A highlight of the trial was a display by Proponent to the Jury of a photo of Parent, Proponent and Pope John Paul II in Vatican City.  The purpose was to show Proponent's devotion to Parent and Parent's undying gratitude.  Unfortunately for him, the photo was taken six months before Parent wrote the "split the estate equally" Note.  The cross examination made it clear that even though he had taken parent on this wonderful trip, parent still wanted the Estate divided equally.

The trial also contained my first experience in a jury trial with a pro se litigant.  The court was more than fair with him and as a result he was able to make his own Opening Statement, testify during our case in chief on cross and direct examination, testify in his own case, testify during his examination of his siblings (Do you recall our conversation where I said...) and then make closing argument.  Direct examination by a pro se litigant of himself can only be characterized as a bizarre experience.  The court permitted narrative form testimony but required at my insistence that the litigant at least caption his remarks so that I knew where we were headed next and presumably could object.  (This does not work well-inadmissible evidence will come in regardless).

The Jury which he insisted on concluded after brief deliberation that he had unduly influenced the making of the Will.  I was also awarded summary judgment on the validity of the first Will which Proponent of Will 2 had challenged as being unduly influenced.
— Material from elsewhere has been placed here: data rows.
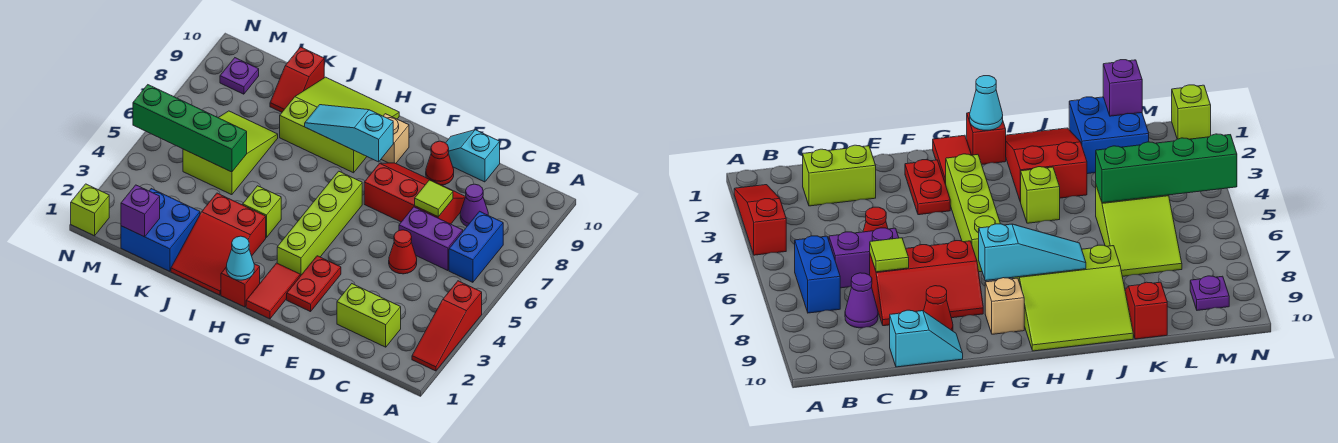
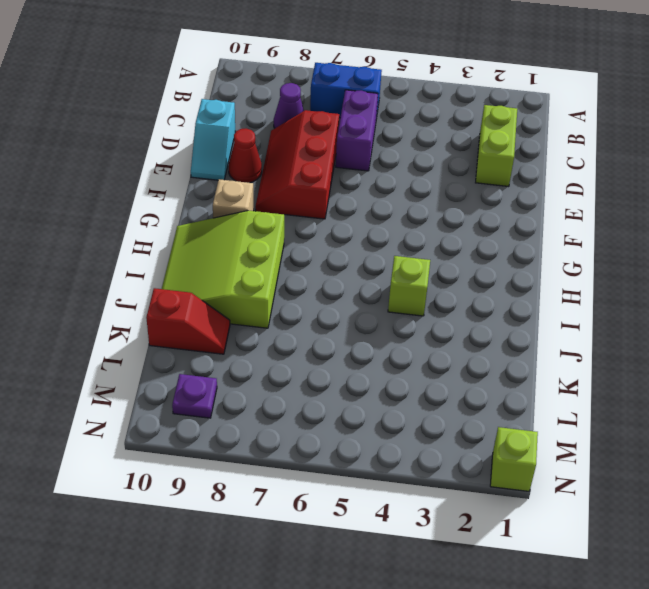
none -> red slope A2:A4 level 1 top 4
none -> red cone D5 level 1
none -> red plate F2:F3 level 1

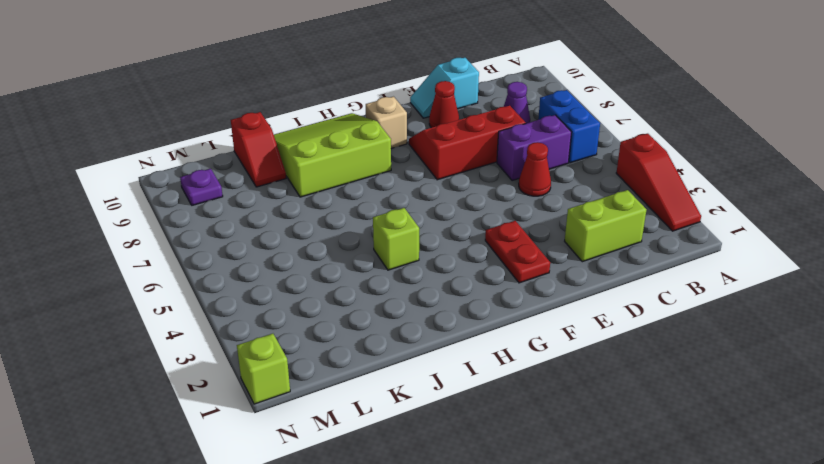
none -> red tile G1:G2 level 1
none -> lime brick G3:G6 level 1
none -> red brick H1 level 1

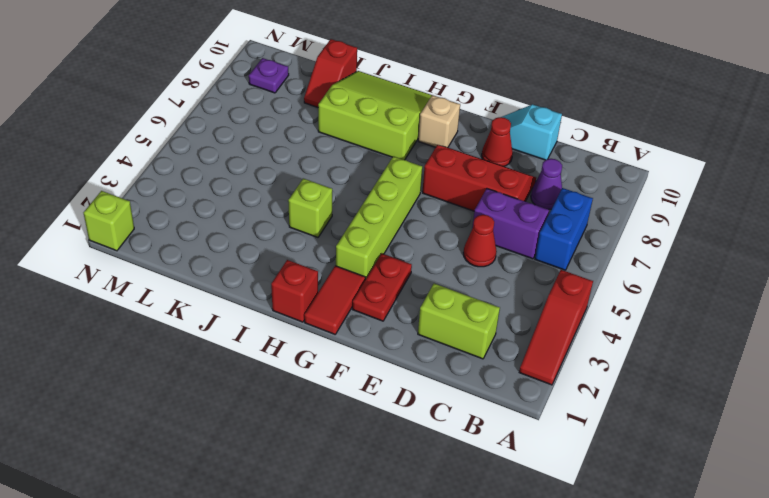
none -> red slope I1:J3 level 1 top 3
none -> blue brick K1:L2 level 1
none -> lime slope K5:L7 level 1 top 5

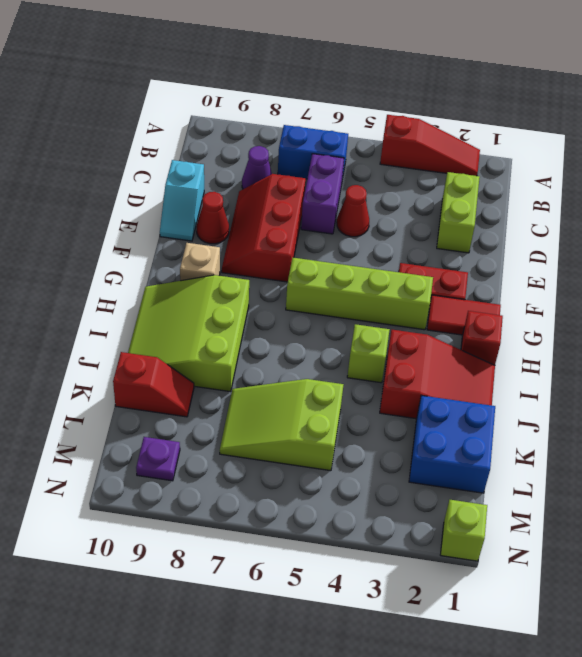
none -> lime tile D7 level 2
none -> cyan slope G8:I8 level 2 top G
none -> cyan cone H1 level 2

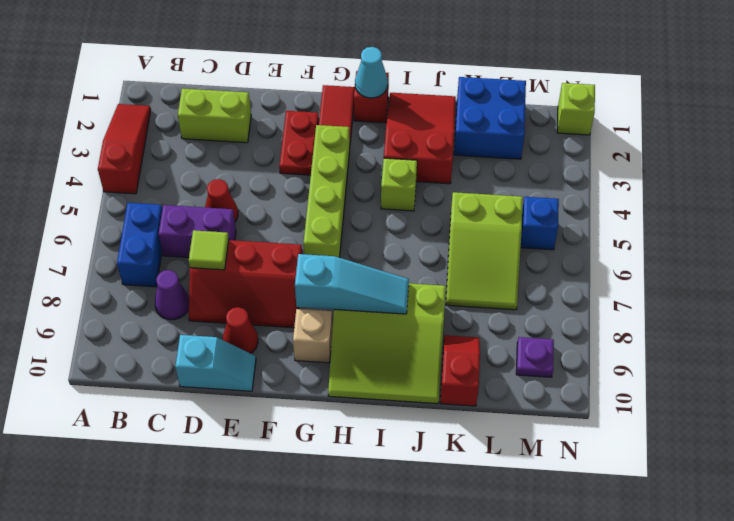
blue brick M5 level 1 -> none
none -> green brick K5:N5 level 2
none -> purple brick L1 level 2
TWISTED SISTER (UNDUE INFLUENCE)

The scrivener of a will referred me a sweet, elderly lady who was principal beneficiary of sister's will.  She was unjustly accused of employing undue influence in the formation of the Will by Miss Happ which left my client the bulk of her sister's estate to the exclusion of her other siblings.  My client was merely a selfless caretaker of her sister who wouldn't hurt a fly.  She regularly cared for her, ate meals with her, etc.  Unfortunately, Miss Happ's first attorney testified in deposition how the beneficiary did somewhat lead her around; fellow apartment dwellers confirmed a dominant relationship between them, and the coup de grace came when she revealed her less than genteel nature by cussing out her cross examiner during the deposition.  Discretion overcame us and we settled.

CONCLUSION

I always tell probate clients the words I have heard frequently from probate Judges and Referees, that the court and Jury will only give or take away money; it will not make a finding that cousin Emily will spend eternity in Dante's Inferno.  Will contests can be the source of litigation as gut wrenching as any Family Court battle; disputes between shareholders and business partners are often much tamer and easier to resolve.  Probate court can be the site of high drama for the attorneys and litigants.  It's best to bring a strong Will.